= Edward Wingfield of Kimbolton =

Member of Parliament

Sir Edward Wingfield of Kimbolton (c.1562–1603), member of Parliament and author of a masque.

The son of Thomas Wingfield of Kimbolton and Honora Denny, he was member of Parliament for Huntingdonshire in 1586, 1589, and 1593.

Wingfield married Mary Harington, a daughter of Sir James Harington and Lucy Sidney, the daughter of Sir William Sidney of Penshurst.

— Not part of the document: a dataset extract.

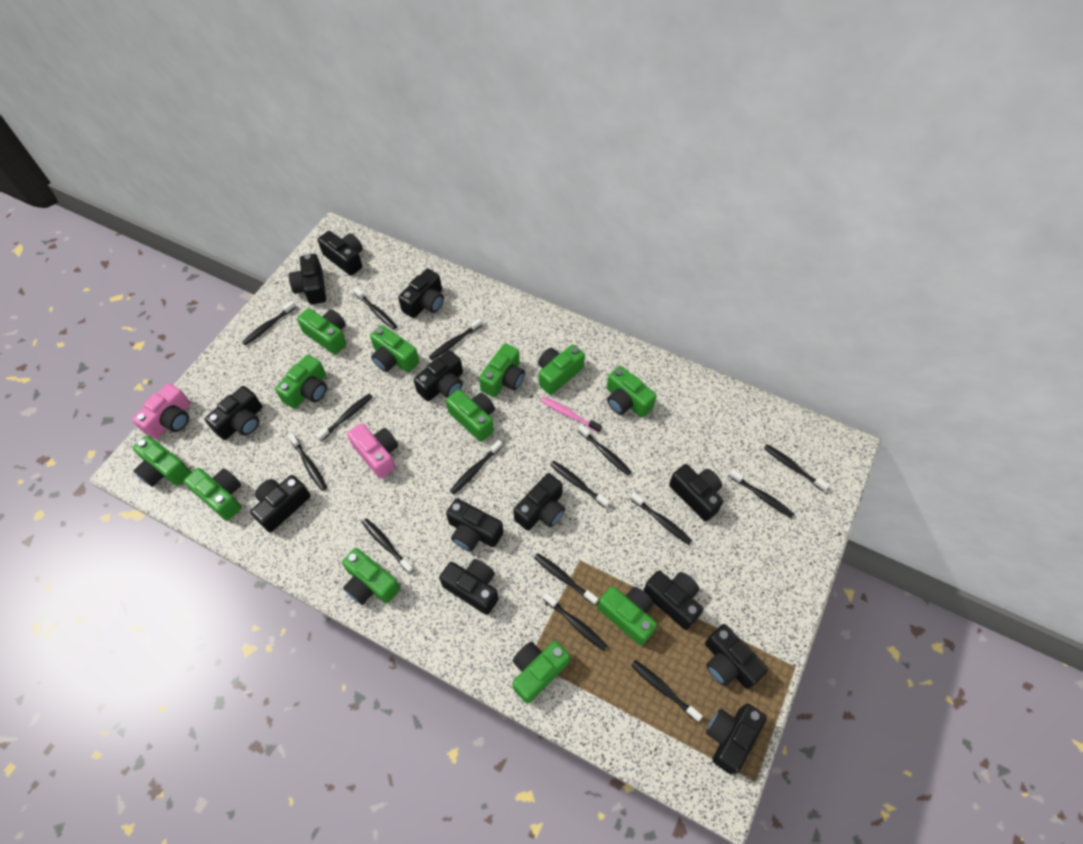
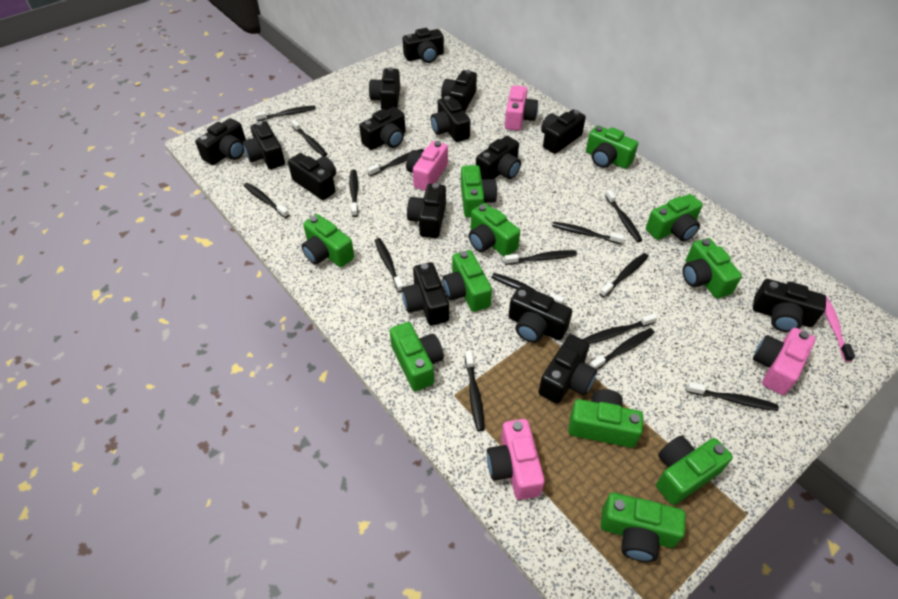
black camera: 13 -> 15
green camera: 12 -> 11
pink camera: 2 -> 4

A letter from Jacques Petit to Anthony Bacon of January 1596 mentions a New Year's Eve masque of Wingfield's invention and a performance of Titus Andronicus at Burley-on-the-Hill the home of his brother-in-law Sir John Harington of Exton, organised by his daughter Lucy Russell, Countess of Bedford. Wingfield's masque was presumably produced and performed by the family, featuring the Countess of Bedford, while Shakespeare's play was performed by professionals, the Lord Chamberlain's Men, the "London comedians" in Petit's phrase.

Mary, Lady Wingfield, with her sisters, was a patron of literature. In 1600 Sir William Cornwallis younger published his Essayes with a letter of dedication by Henry Olney to three of the Harington sisters; "the Lady Sara Hastings, the Lady Theodosia Dudley, the Lady Mary Wingfield", and their friend and cousin Lady Mary Dyer (d. 1601), the wife of Sir Richard Dyer of Great Staughton.

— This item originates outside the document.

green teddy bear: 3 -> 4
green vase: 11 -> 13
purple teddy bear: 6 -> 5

Robert Cawdrey dedicated his dictionary, the Table Alphabeticall to five daughters of Lucy Sidney, Lady Harington; Sarah, Lady Hastings, Theodosia, Lady Dudley, Elizabeth, Lady Montagu, Frances, Lady Leigh, and Mary, Lady Wingfield.

==Death==
Edward Wingfield died in 1603.
Mary, Lady Wingfield was still alive in 1628 when she was the executrix of William Mason of Westminster, who left legacies to several female members of the Harington/Sidney family including diamond rings for the Countess of Home, Sarah Stanhope, and Lady Dyer and the young Lady Dyer. Mason owned portrait miniatures of Catherine, Countess of Chesterfield, Sarah, Lady Hastings, and Theodosia, Lady Dudley.

==Family==
The children of Edward Wingfield and Mary Harington included;
- Arthur Wingfield (d. 1617), who was a page to Lucy, Countess of Bedford, then a servant of Elizabeth Stuart, Queen of Bohemia and Maurice, Prince of Orange. He was involved in a duel fought at Calais in 1616, and was killed in another duel in 1617.
- Robert Wingfield, a servant of Robert Cecil, 1st Earl of Salisbury in 1607 until March 1608.
- Penelope Wingfield (d. 1625), married Sir Francis Bodenham.